Based on the life of Nina Simone, the play is a brilliant patchwork of recollections drawn from the jazz phenomenon’s life and inspired by her music. Its narrative sprawls through the singer’s earliest experiences with institutionalised racism, as a prodigious youth denied a place at the Juilliard school, to her fearless contributions to the American Civil Rights movement. Written and performed by Campbell, the play is a monologue addressed to Simone’s deceased father, whose painful estrangement is woven into the fabric of all the singer’s memories. 


The script is filled with tragedy, disappointment, alienation and sheer grit – and yet there’s room for lots of deep belly laughs as well. Directors Aaron Hawkins and Nate Jacobs make excellent use of the sparse set, and of Campbell’s gift for physical comedy, to spool out characters, vignettes and memories through time – from lectures by Simone’s hilarious, finger-waggling mother to a terrifying episode at the hands of her abusive husband, Andrew Stroud. 


Lighting designer Clancy Flynn deftly turns the space from a glamorous concert hall to a mundane downtown hotel room as if by magic, while Joseph Degnan’s intuitive sound design provides the grandiose reverb to elevate Campbell’s big numbers, as well as the grounded atmosphere of the simple bedroom where she hums to herself, rifling through her suitcase. 


At the top of a generously carpeted staircase, the Atheneum 2 theatre is deliciously cool and airy on the hot night we attend despite being packed to capacity. The performance suffers badly from the theatre’s incomprehensible decision not to impose a lockout policy, with central double doors pouring light and sound into the dark space every time a latecomer enters, and banging closed in their wake. To Campbell’s credit, the disruptions barely register an impact on her magnetic performance. It’s difficult all the same to recover our concentration and fall into step again with the almost sacred, meditative atmosphere of the piece.


Weaving the patchwork together is Campbell’s incredible, effortless voice. From chatting to her father’s picture or exclaiming over treasures in her suitcase, she seems to take flight and soar into song on a whim, filled with joy and strength and light. Number after number pour fourth, often acapella, once memorably delivered from a position curled up on her bed, face pressed into her pillow. It’s achievement enough to reprise Nina Simone’s catalogue, but staggering that the Campbell is able to do so while sustaining a demanding physicality of a one-woman show. 

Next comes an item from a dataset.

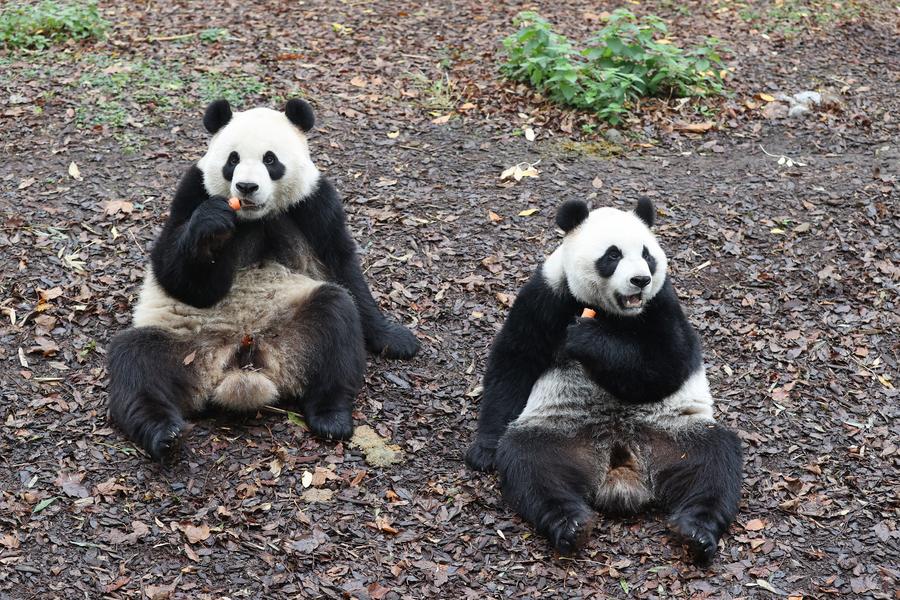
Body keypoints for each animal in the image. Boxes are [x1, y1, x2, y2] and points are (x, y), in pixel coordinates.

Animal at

Campbell is not only a consummate singer, but a gifted and incisive writer to boot. Paired with the music and memories are beautifully curated snippets of history: the words of I Have a Dream by Martin Luther King Jr. are contextualised, as Campbell turns a television dial, within the abrasively racist discourse bald-facedly aired in newsreels at the time. The juxtaposition is shocking, and Campbell masterfully channels the outrage into an unforgettable belted-out rendition of Mississippi Goddamn.

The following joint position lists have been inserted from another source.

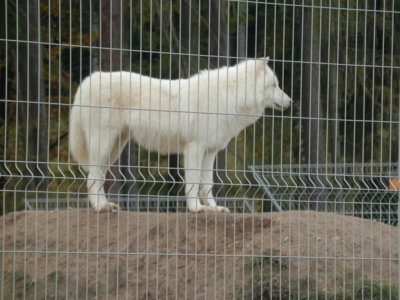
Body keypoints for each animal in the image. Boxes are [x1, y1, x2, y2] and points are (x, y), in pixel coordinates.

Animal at [69, 58, 290, 212]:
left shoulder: (210, 151)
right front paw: (196, 209)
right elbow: (193, 181)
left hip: (114, 148)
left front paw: (213, 208)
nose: (290, 101)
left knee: (97, 177)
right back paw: (101, 207)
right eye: (275, 85)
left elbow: (207, 184)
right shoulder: (194, 147)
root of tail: (88, 80)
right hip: (104, 146)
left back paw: (105, 205)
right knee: (93, 177)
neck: (230, 96)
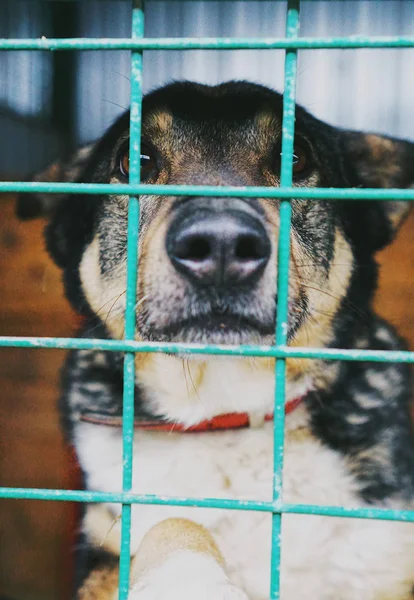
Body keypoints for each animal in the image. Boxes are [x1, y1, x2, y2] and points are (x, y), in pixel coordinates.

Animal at [17, 81, 414, 600]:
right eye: (133, 160)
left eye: (297, 158)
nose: (221, 245)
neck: (224, 407)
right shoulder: (104, 547)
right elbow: (173, 523)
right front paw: (187, 577)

Behind me, at some point toward the end, a member of the audience begins to sing along under her breath. She halts, embarrassed, then picks up later as though she’s compelled. In front of me, a man leans forward, fervently mouthing along with the words to Dr. King’s speech until his wife elbows him. Next to me, someone shifts and quietly wrestles back tears. These little eruptions happen all throughout the performance, as if nobody can help it, so electric is the air around Apphia Campbell. It gathers momentum until the final number - I won’t spoil it - which has the audience on their feet, roaring for an encore. Black is the Color of My Voice is the recipient of a glut of global awards as well as our own 2024 Overall Best Theatre & Physical Theatre prize at Adelaide Fringe. Raw, uplifting and inspiring, it’s a defining must-see for 2024.